Why the following code is correct??

  • we removed the visited set, and only use traced set to check if there is a loop in the graph.

  • without using visited set, the code will still work, because the traced set will only contain the nodes that are currently on the recursion path.

  • however, if not using the visited set, the code will be slower, because the same node will be visited multiple times, and the same calculation will be performed multiple times.

import collections
def canFinish(numCourses, prerequisites):

    def buildGraph(numCourses, prerequisites):
        # define graph as a dictionary with key as course and value as list of prerequisites
        graph = collections.defaultdict(list)
        for x, y in prerequisites:
            graph[x].append(y)
        return graph
    
    # store the visited nodes
    traced = {}

    def hasCycle_dfs(graph, source):
        if source in traced:
            return True

        # add source to traced
        traced[source] = True 

        # explore all the neighbors of the source
        for neighbor in graph[source]:
            if hasCycle_dfs(graph, neighbor):
                return True
            # if we remove conditional statement, then we will get the topological sort
            # hasCycle_dfs(graph, neighbor)
        
        # remove source from traced
        traced.pop(source)

    graph = buildGraph(numCourses, prerequisites)
    for i in range(numCourses):
        if hasCycle_dfs(graph, i):
            return False
   
    return True
    
# test
# False
numCourses = 2
prerequisites = [[1,0], [0,1]]
print(canFinish(numCourses, prerequisites))

# True
numCourses = 3
prerequisites = [[0,1],[0,2],[2,1]]
print(canFinish(numCourses, prerequisites))

# False
numCourses = 3
prerequisites = [[1,0],[0,2],[2,1]]
print(canFinish(numCourses, prerequisites))

# True
numCourses = 5
prerequisites = [[1,4],[2,4],[3,1],[3,2]]
print(canFinish(numCourses, prerequisites))

# False
numCourses = 5
prerequisites = [[0,0],[1,4],[2,4],[3,1],[3,2]]
print(canFinish(numCourses, prerequisites))
False
True
False
True
False

If we also want to know the loop:

  • BFS

    • it’s hard to know the loop in BFS. the un-traversed nodes left by BFS is not the loop itself, but contains the loop, for example, 1<=>2->3. The loop is [1,2], but all 3 nodes are left after BFS.

    • we might use the outdegree information of the nodes after BFS

      • start from ndoes with outdegree = 0

      • remove such nodes, and outdegree - 1 for its neighbors

      • repeat

      • the nodes left are outdegree > 0 and indegree > 0, which formulates a cycle.

  • DFS

    • loop is in the traced or we can maintain a parent/children map.

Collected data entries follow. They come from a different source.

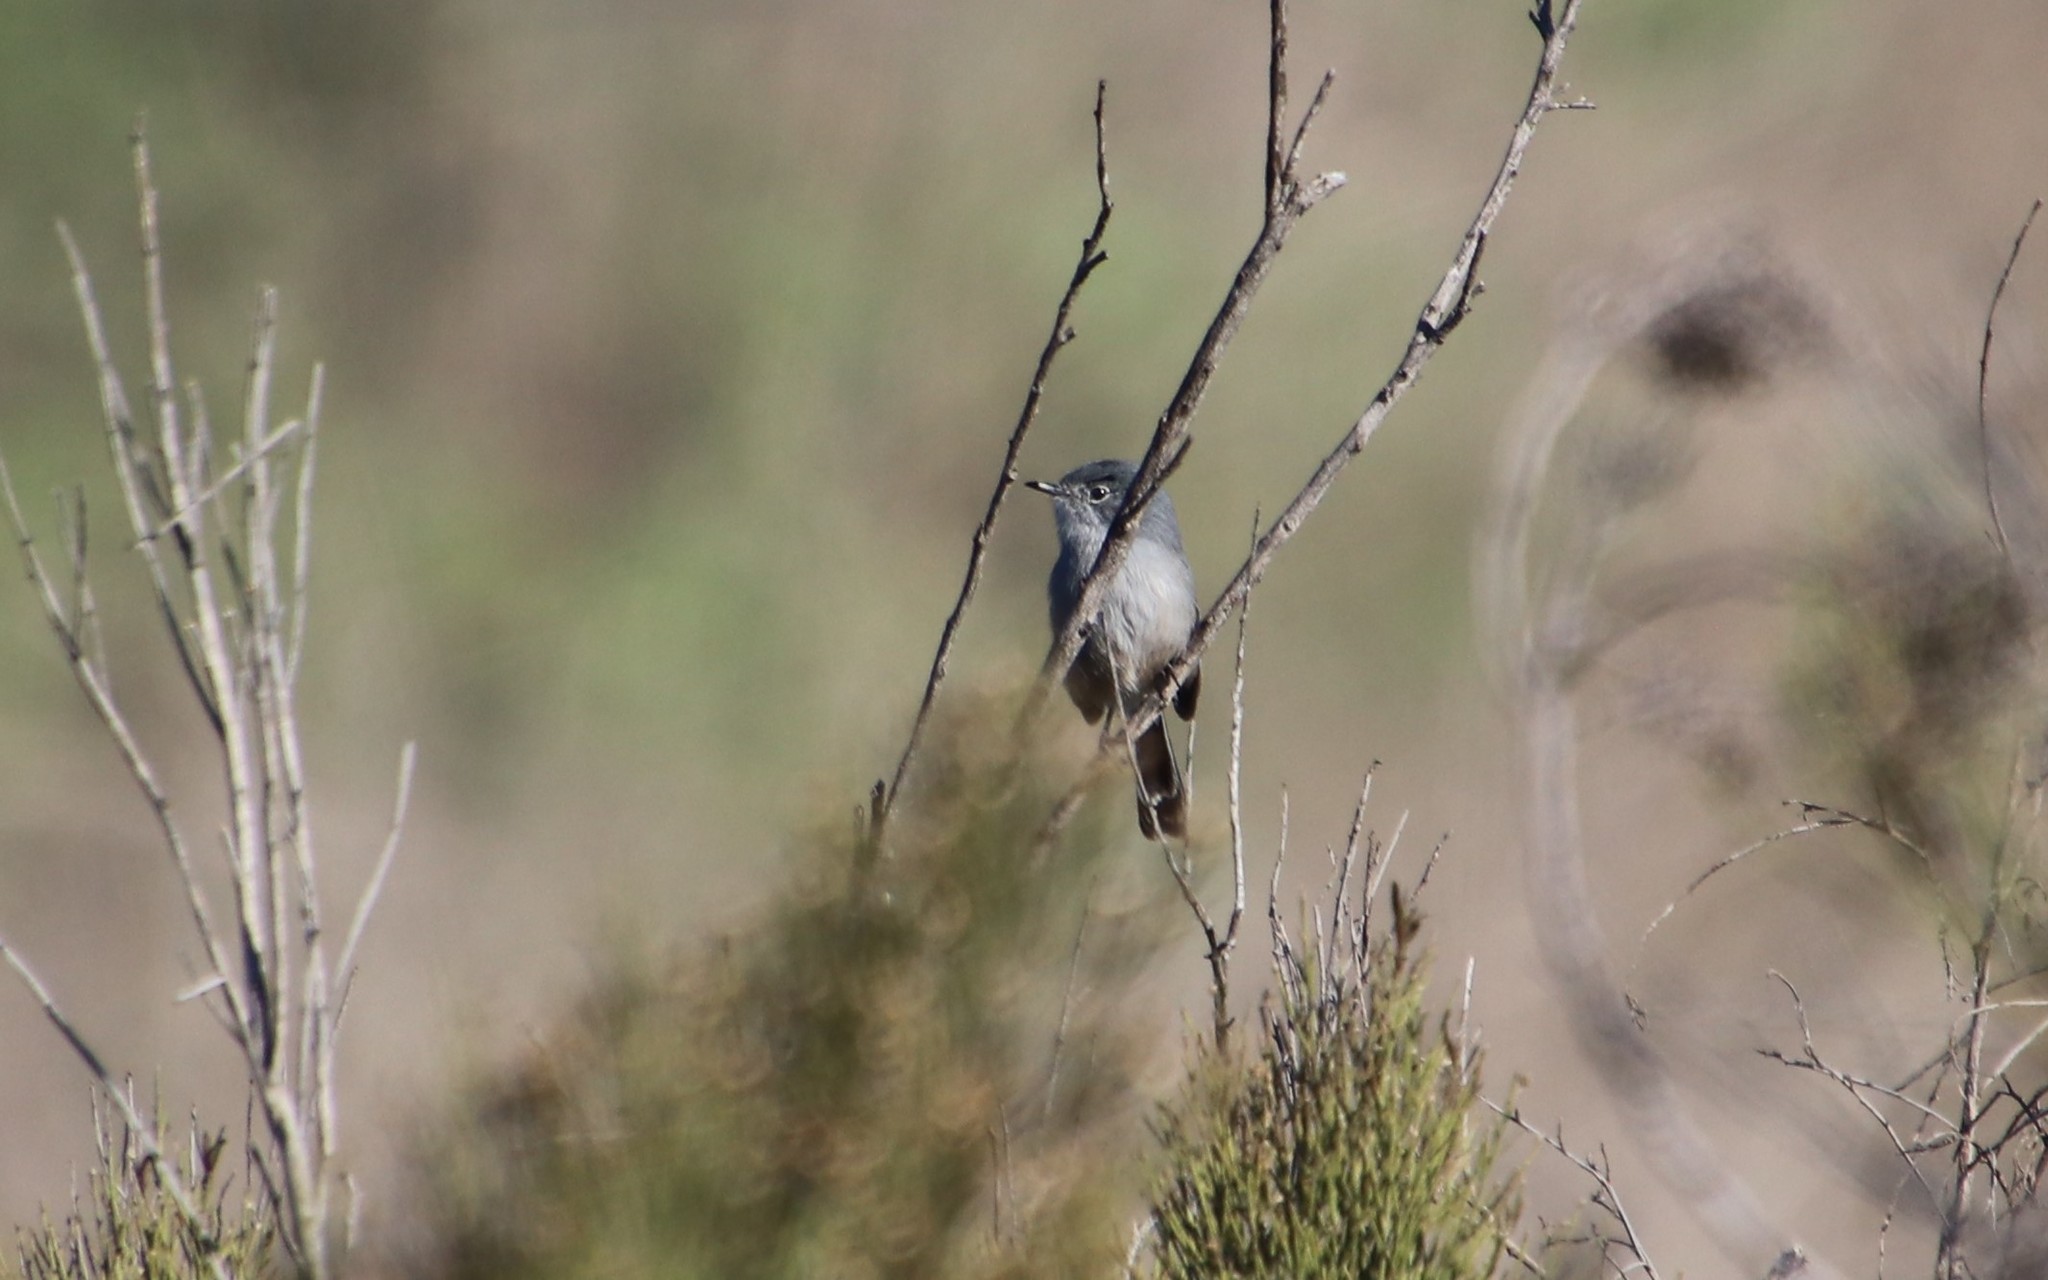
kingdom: Animalia
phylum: Chordata
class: Aves
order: Passeriformes
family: Polioptilidae
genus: Polioptila
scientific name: Polioptila californica
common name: California gnatcatcher
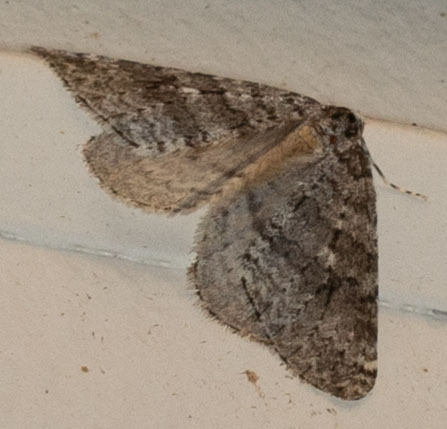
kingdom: Animalia
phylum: Arthropoda
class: Insecta
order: Lepidoptera
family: Geometridae
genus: Operophtera
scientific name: Operophtera danbyi
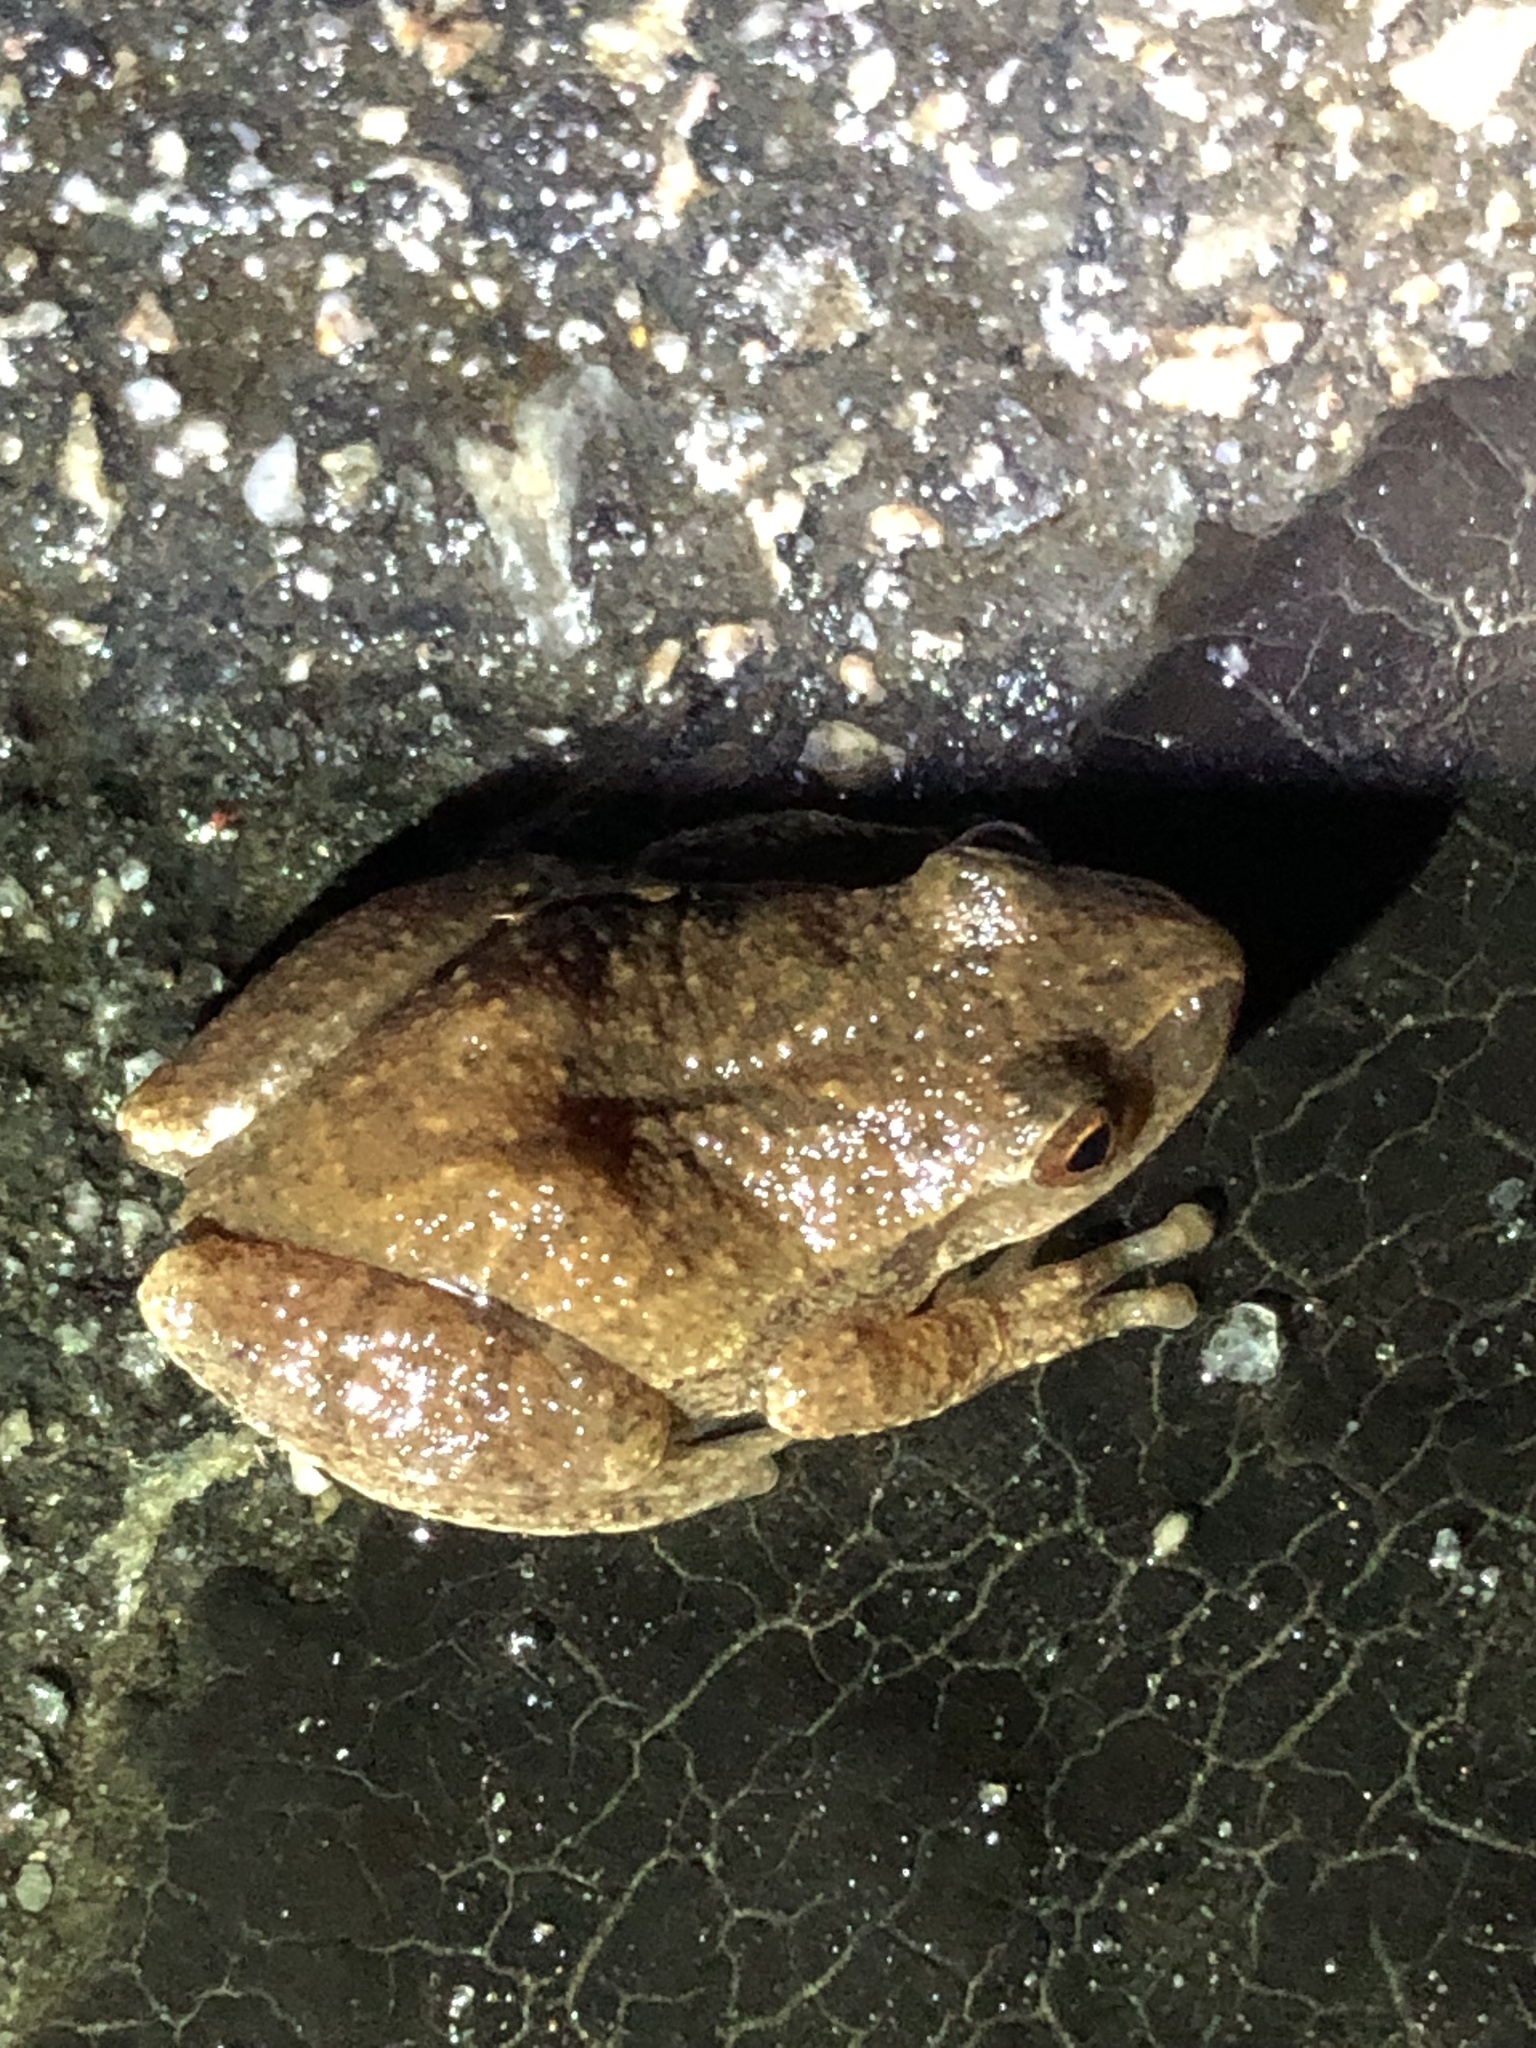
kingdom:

Once a cycle is detected, we can keep finding its parent to get the cycle.

import collections
def canFinish(numCourses, prerequisites):

    def buildGraph(numCourses, prerequisites):
        # define graph as a dictionary with key as course and value as list of prerequisites
        graph = collections.defaultdict(list)
        for x, y in prerequisites:
            graph[x].append(y)
        return graph
    
    def hasCycle_dfs(graph, source, traced):
        if source in traced:
            # find cycle, then return the cycle
            loops.append(traced[:]+[source])

            return
        
        # add source to visited
        traced.append(source)

        # explore all the neighbors of the source
        for neighbor in graph[source]:
            hasCycle_dfs(graph, neighbor, traced)
        
        # remove from traced
        traced.pop()

    graph = buildGraph(numCourses, prerequisites)
    loops = []
    for i in range(numCourses):
        traced = []
        hasCycle_dfs(graph, i, traced)
        
    return loops
    
# test
# False
numCourses = 2
prerequisites = [[1,0], [0,1]]
print(canFinish(numCourses, prerequisites))

# True
numCourses = 3
prerequisites = [[0,1],[0,2],[2,1]]
print(canFinish(numCourses, prerequisites))

# False
numCourses = 3
prerequisites = [[1,0],[0,2],[2,1]]
print(canFinish(numCourses, prerequisites))

# True
numCourses = 5
prerequisites = [[1,4],[2,4],[3,1],[3,2]]
print(canFinish(numCourses, prerequisites))

# False
numCourses = 5
prerequisites = [[0,0],[1,4],[2,4],[3,1],[3,2]]
print(canFinish(numCourses, prerequisites))
[[0, 1, 0], [1, 0, 1]]
[]
[[0, 2, 1, 0], [1, 0, 2, 1], [2, 1, 0, 2]]
[]
[[0, 0]]

Topological Sort

  • For a tree, level-order traversal or preorder traversal, or post-order traversal can be treated as a topological sort. inorder traversal is not.

    • level-order traversal for a graph is not possible

    • preorder traversal may not give topological sort order

      • for example, 0->(1, 2)->3, the preorder traversal in a DFS is [0,1,3,2]

    • postorder traversal can give the topological order

      • [3, 1, 2, 0]

      • reversed will be [0, 2, 1, 3]

  • Only DAG has topological sorting